• TRY IT
Reproduce every record below exactly, with the pictures left out.

+++ GIVEN RECORDS +++

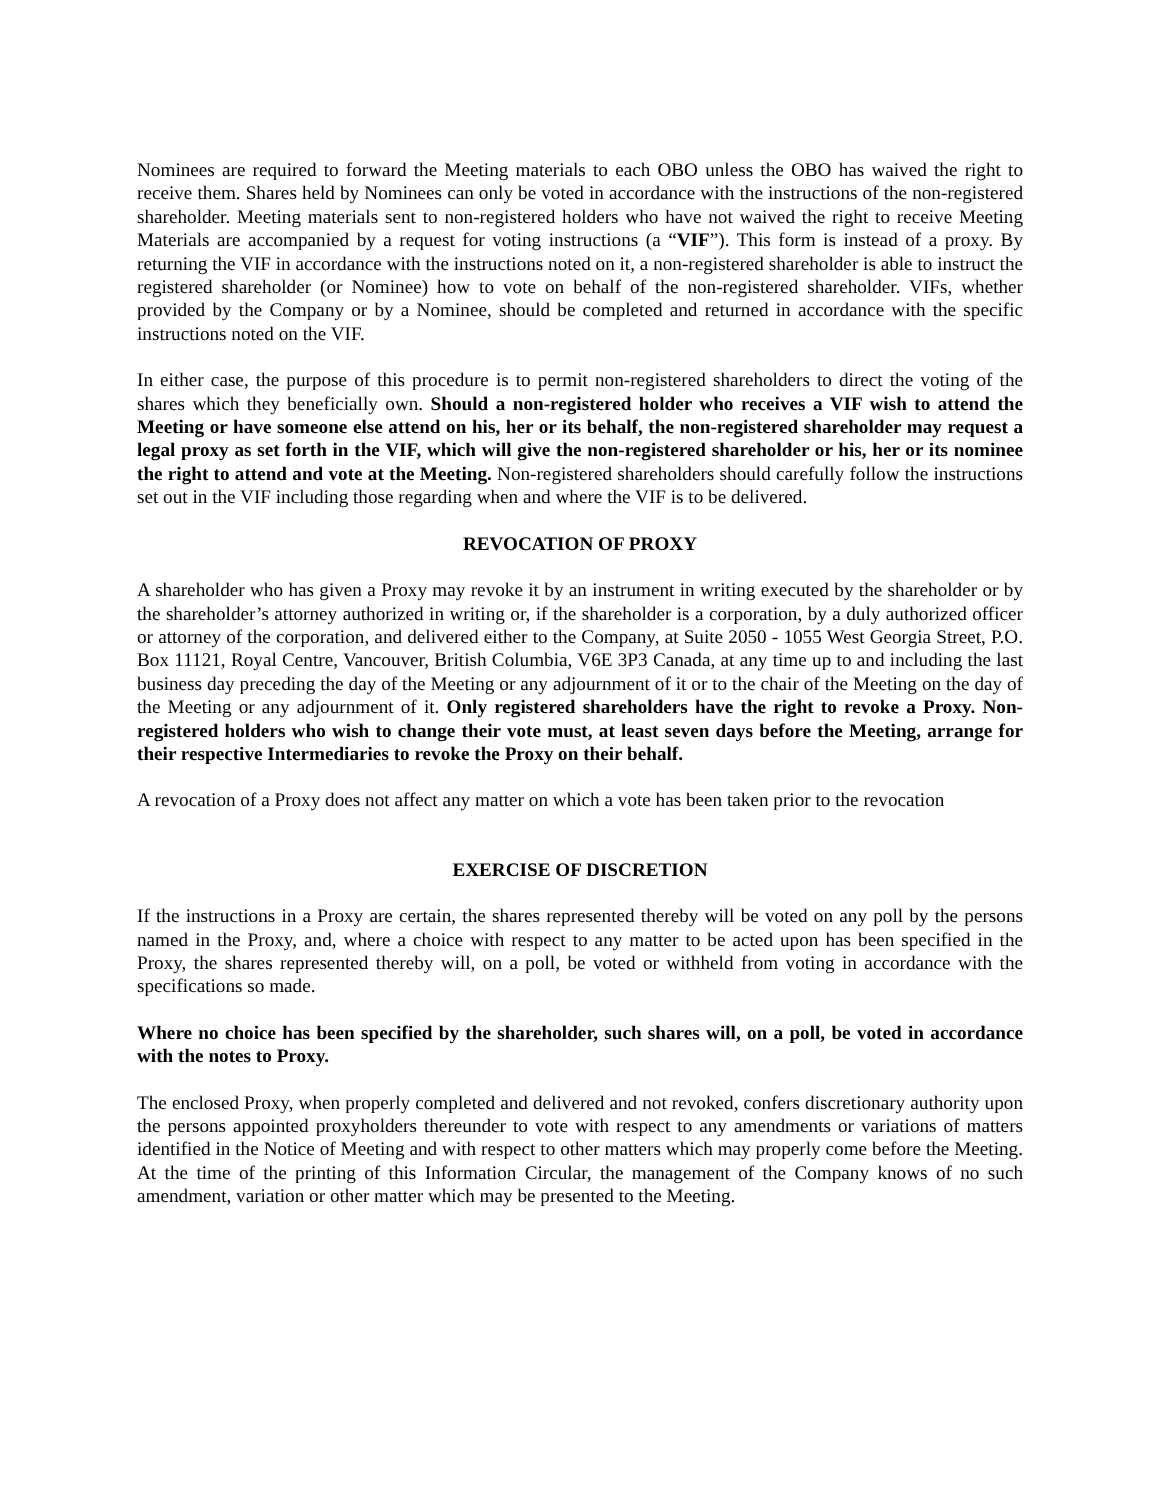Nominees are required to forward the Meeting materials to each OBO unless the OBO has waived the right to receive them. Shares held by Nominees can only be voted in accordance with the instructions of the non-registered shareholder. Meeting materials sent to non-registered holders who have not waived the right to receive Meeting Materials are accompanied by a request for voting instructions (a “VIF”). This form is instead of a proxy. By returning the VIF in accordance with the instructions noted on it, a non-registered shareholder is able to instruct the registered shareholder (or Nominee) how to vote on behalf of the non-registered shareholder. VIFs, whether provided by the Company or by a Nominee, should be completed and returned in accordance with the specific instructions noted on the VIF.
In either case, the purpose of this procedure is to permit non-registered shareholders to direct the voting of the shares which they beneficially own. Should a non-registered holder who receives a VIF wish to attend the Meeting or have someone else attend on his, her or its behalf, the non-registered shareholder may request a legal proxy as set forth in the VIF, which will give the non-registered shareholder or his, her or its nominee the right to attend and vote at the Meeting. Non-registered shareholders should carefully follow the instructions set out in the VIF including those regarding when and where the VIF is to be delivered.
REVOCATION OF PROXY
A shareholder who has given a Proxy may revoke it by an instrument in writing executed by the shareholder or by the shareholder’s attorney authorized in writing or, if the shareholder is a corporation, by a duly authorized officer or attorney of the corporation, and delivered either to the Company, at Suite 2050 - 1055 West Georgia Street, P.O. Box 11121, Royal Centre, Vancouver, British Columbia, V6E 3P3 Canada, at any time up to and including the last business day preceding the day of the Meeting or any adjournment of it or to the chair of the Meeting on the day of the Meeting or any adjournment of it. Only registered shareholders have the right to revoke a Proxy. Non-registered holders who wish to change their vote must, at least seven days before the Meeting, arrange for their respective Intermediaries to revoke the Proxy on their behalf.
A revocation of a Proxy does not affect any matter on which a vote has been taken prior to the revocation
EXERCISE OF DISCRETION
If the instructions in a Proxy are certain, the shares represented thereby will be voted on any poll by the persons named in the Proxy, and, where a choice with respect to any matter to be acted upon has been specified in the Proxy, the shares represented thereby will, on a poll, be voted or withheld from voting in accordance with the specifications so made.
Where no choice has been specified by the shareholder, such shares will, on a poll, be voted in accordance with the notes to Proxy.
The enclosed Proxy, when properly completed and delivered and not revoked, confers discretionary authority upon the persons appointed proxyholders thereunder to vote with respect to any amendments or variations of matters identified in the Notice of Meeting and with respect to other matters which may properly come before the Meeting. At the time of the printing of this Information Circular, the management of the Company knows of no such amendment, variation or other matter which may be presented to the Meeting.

+++

• SOLUTION TO THIS PROBLEM
Nominees are required to forward the Meeting materials to each OBO unless the OBO has waived the right to receive them. Shares held by Nominees can only be voted in accordance with the instructions of the non-registered shareholder. Meeting materials sent to non-registered holders who have not waived the right to receive Meeting Materials are accompanied by a request for voting instructions (a “VIF”). This form is instead of a proxy. By returning the VIF in accordance with the instructions noted on it, a non-registered shareholder is able to instruct the registered shareholder (or Nominee) how to vote on behalf of the non-registered shareholder. VIFs, whether provided by the Company or by a Nominee, should be completed and returned in accordance with the specific instructions noted on the VIF.
In either case, the purpose of this procedure is to permit non-registered shareholders to direct the voting of the shares which they beneficially own. Should a non-registered holder who receives a VIF wish to attend the Meeting or have someone else attend on his, her or its behalf, the non-registered shareholder may request a legal proxy as set forth in the VIF, which will give the non-registered shareholder or his, her or its nominee the right to attend and vote at the Meeting. Non-registered shareholders should carefully follow the instructions set out in the VIF including those regarding when and where the VIF is to be delivered.
REVOCATION OF PROXY
A shareholder who has given a Proxy may revoke it by an instrument in writing executed by the shareholder or by the shareholder’s attorney authorized in writing or, if the shareholder is a corporation, by a duly authorized officer or attorney of the corporation, and delivered either to the Company, at Suite 2050 - 1055 West Georgia Street, P.O. Box 11121, Royal Centre, Vancouver, British Columbia, V6E 3P3 Canada, at any time up to and including the last business day preceding the day of the Meeting or any adjournment of it or to the chair of the Meeting on the day of the Meeting or any adjournment of it. Only registered shareholders have the right to revoke a Proxy. Non-registered holders who wish to change their vote must, at least seven days before the Meeting, arrange for their respective Intermediaries to revoke the Proxy on their behalf.
A revocation of a Proxy does not affect any matter on which a vote has been taken prior to the revocation
EXERCISE OF DISCRETION
If the instructions in a Proxy are certain, the shares represented thereby will be voted on any poll by the persons named in the Proxy, and, where a choice with respect to any matter to be acted upon has been specified in the Proxy, the shares represented thereby will, on a poll, be voted or withheld from voting in accordance with the specifications so made.
Where no choice has been specified by the shareholder, such shares will, on a poll, be voted in accordance with the notes to Proxy.
The enclosed Proxy, when properly completed and delivered and not revoked, confers discretionary authority upon the persons appointed proxyholders thereunder to vote with respect to any amendments or variations of matters identified in the Notice of Meeting and with respect to other matters which may properly come before the Meeting. At the time of the printing of this Information Circular, the management of the Company knows of no such amendment, variation or other matter which may be presented to the Meeting.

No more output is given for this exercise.